Deep Reinforcement Learning

MSc Course | University of Twente —

Course Overview

Advanced course on deep reinforcement learning with applications to trading, portfolio management, and financial decision-making. This course explores how intelligent agents learn to make sequential decisions in uncertain financial environments, combining theoretical foundations with hands-on implementation.

Information Systems for the Financial Services Industry, University of Twente, Netherlands, Spring 2025. Coordinator.
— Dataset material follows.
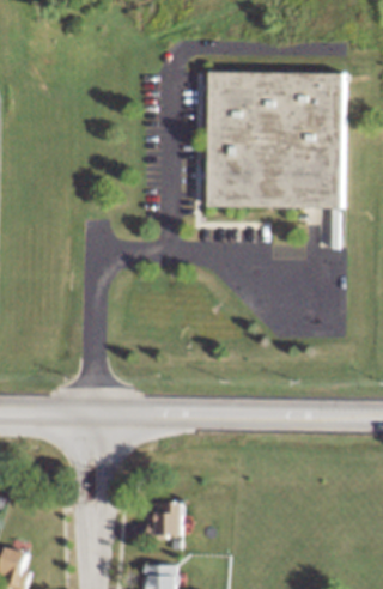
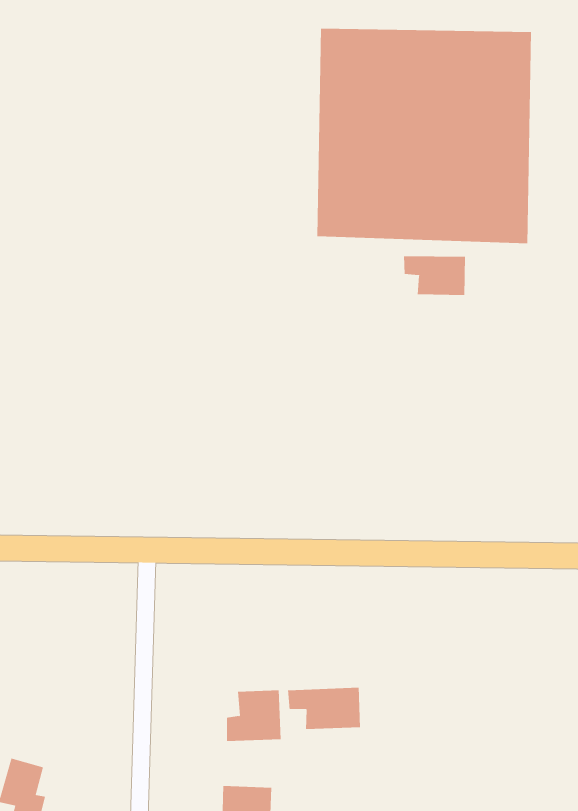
building: none -> [403,255,466,296]
building: none -> [287,687,361,730]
Developed curriculum.

Topics Covered

Foundations

Markov Decision Processes (MDPs) – States, actions, transitions, rewards
Value Functions – State-value and action-value functions
Bellman Equations – Optimality conditions and dynamic programming
Policy Evaluation and Improvement – Iterative methods for policy optimization

Deep Q-Learning

DQN – Deep Q-Networks with experience replay
Double DQN – Addressing overestimation bias
Dueling DQN – Separate value and advantage streams
Prioritized Experience Replay – Efficient sample utilization

Policy Gradient Methods

REINFORCE – Monte Carlo policy gradient
A2C / A3C – Advantage actor-critic with parallel environments
PPO – Proximal Policy Optimization for stable training
SAC – Soft Actor-Critic with entropy regularization
TD3 – Twin Delayed Deep Deterministic Policy Gradient

Advanced Topics

Multi-Agent RL – Market simulation with competing agents
Model-Based RL – Learning environment dynamics
Explainable RL – Interpretable policies for compliance with the European AI Act
Offline RL – Learning from historical trading data

Financial Applications

Students implement RL agents for real-world financial problems:

Stock Trading Strategies – Learning buy/sell/hold policies from market data
Portfolio Rebalancing – Dynamic asset allocation with transaction costs
Market Making – Optimal bid-ask spread management
Risk Management – Hedging strategies and drawdown control
Optimal Execution – Minimizing market impact in large orders

Doctoral Training

RL methods are also covered at the doctoral level:

Reinforcement Learning for Finance, University of Twente, Netherlands, June 2024. Co-Organizer and Trainer.
European Summer School in Financial Mathematics, TU Delft, Netherlands, September 2023. Lecturer on Deep Reinforcement Learning.

Prerequisites

Machine Learning fundamentals
Python programming (NumPy, PyTorch or TensorFlow)
Probability and statistics
Linear algebra

Assessment

Implementation project (50%)
Written report (30%)
Presentation (20%)